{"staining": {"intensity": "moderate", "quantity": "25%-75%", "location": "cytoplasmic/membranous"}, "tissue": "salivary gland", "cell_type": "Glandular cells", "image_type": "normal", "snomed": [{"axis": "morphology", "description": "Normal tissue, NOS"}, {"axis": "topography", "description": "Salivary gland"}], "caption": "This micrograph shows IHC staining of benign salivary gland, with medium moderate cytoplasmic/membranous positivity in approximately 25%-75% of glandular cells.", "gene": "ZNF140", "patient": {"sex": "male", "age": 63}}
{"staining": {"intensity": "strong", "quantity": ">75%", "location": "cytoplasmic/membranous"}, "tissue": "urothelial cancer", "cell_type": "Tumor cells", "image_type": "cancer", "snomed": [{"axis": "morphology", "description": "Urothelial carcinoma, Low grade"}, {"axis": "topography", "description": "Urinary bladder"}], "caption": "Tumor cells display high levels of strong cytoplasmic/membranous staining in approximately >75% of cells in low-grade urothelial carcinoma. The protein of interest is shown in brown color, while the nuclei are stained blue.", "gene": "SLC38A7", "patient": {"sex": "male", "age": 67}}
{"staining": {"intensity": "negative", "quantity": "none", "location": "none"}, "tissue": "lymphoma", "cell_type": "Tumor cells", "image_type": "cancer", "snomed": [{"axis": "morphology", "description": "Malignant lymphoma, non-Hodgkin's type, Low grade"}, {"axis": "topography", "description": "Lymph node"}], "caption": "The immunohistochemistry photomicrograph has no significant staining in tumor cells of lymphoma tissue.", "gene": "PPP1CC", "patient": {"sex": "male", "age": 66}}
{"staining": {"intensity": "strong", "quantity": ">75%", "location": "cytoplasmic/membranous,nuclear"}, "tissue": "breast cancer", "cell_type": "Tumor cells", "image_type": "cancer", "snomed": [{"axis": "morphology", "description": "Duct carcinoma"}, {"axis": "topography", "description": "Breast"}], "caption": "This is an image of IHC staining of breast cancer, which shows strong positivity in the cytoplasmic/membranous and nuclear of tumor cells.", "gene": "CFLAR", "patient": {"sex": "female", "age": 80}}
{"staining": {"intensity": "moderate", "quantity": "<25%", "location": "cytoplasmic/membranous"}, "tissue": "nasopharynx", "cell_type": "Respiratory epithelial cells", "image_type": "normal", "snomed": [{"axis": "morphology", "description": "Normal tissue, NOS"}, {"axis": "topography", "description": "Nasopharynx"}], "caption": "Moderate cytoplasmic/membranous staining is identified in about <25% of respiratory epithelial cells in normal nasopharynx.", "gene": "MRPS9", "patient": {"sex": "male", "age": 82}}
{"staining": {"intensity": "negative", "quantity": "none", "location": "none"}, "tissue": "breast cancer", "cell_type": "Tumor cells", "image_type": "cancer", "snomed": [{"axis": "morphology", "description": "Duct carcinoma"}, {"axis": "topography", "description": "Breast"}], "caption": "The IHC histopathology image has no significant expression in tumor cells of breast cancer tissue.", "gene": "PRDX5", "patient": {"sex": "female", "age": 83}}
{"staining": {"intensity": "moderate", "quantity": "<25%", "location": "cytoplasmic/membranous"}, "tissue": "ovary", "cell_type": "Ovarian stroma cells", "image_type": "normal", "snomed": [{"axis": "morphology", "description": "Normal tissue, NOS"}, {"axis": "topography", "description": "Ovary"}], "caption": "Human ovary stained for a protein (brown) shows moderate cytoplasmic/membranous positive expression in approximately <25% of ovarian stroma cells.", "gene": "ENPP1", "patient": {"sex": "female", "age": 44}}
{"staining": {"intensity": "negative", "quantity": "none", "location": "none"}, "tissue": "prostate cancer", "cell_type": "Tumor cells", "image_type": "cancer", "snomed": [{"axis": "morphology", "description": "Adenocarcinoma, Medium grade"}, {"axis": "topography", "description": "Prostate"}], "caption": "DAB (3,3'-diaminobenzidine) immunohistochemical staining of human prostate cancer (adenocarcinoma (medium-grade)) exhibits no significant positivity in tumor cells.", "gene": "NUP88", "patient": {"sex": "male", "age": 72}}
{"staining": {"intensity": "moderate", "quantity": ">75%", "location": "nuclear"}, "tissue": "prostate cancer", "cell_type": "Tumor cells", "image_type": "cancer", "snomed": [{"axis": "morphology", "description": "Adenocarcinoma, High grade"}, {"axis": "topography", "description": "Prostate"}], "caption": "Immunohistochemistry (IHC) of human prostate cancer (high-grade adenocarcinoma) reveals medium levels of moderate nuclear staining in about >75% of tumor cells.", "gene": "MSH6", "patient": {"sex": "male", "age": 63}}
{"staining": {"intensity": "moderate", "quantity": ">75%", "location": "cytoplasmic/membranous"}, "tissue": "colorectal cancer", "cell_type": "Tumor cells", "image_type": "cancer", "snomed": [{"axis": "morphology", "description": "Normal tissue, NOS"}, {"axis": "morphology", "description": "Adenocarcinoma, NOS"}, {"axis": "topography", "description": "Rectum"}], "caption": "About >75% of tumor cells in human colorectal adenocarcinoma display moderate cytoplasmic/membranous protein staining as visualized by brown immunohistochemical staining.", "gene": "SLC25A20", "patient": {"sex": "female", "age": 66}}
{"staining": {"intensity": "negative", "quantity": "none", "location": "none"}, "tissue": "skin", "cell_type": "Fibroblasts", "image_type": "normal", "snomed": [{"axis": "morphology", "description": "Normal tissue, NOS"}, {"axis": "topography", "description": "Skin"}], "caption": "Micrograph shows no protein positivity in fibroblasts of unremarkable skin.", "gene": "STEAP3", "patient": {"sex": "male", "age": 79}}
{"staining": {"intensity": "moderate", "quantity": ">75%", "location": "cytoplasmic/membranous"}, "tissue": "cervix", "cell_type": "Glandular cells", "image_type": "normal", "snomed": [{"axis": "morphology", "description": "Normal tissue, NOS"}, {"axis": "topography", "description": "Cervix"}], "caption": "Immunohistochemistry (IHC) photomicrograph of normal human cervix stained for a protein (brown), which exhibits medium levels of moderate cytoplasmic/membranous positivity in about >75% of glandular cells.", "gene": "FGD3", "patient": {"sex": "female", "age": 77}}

┄┄┄┄┄┄

Exercise objective: Go through the listing above and list every line that has the word "high".

Solved problem:
{"staining": {"intensity": "strong", "quantity": ">75%", "location": "cytoplasmic/membranous"}, "tissue": "urothelial cancer", "cell_type": "Tumor cells", "image_type": "cancer", "snomed": [{"axis": "morphology", "description": "Urothelial carcinoma, Low grade"}, {"axis": "topography", "description": "Urinary bladder"}], "caption": "Tumor cells display high levels of strong cytoplasmic/membranous staining in approximately >75% of cells in low-grade urothelial carcinoma. The protein of interest is shown in brown color, while the nuclei are stained blue.", "gene": "SLC38A7", "patient": {"sex": "male", "age": 67}}
{"staining": {"intensity": "moderate", "quantity": ">75%", "location": "nuclear"}, "tissue": "prostate cancer", "cell_type": "Tumor cells", "image_type": "cancer", "snomed": [{"axis": "morphology", "description": "Adenocarcinoma, High grade"}, {"axis": "topography", "description": "Prostate"}], "caption": "Immunohistochemistry (IHC) of human prostate cancer (high-grade adenocarcinoma) reveals medium levels of moderate nuclear staining in about >75% of tumor cells.", "gene": "MSH6", "patient": {"sex": "male", "age": 63}}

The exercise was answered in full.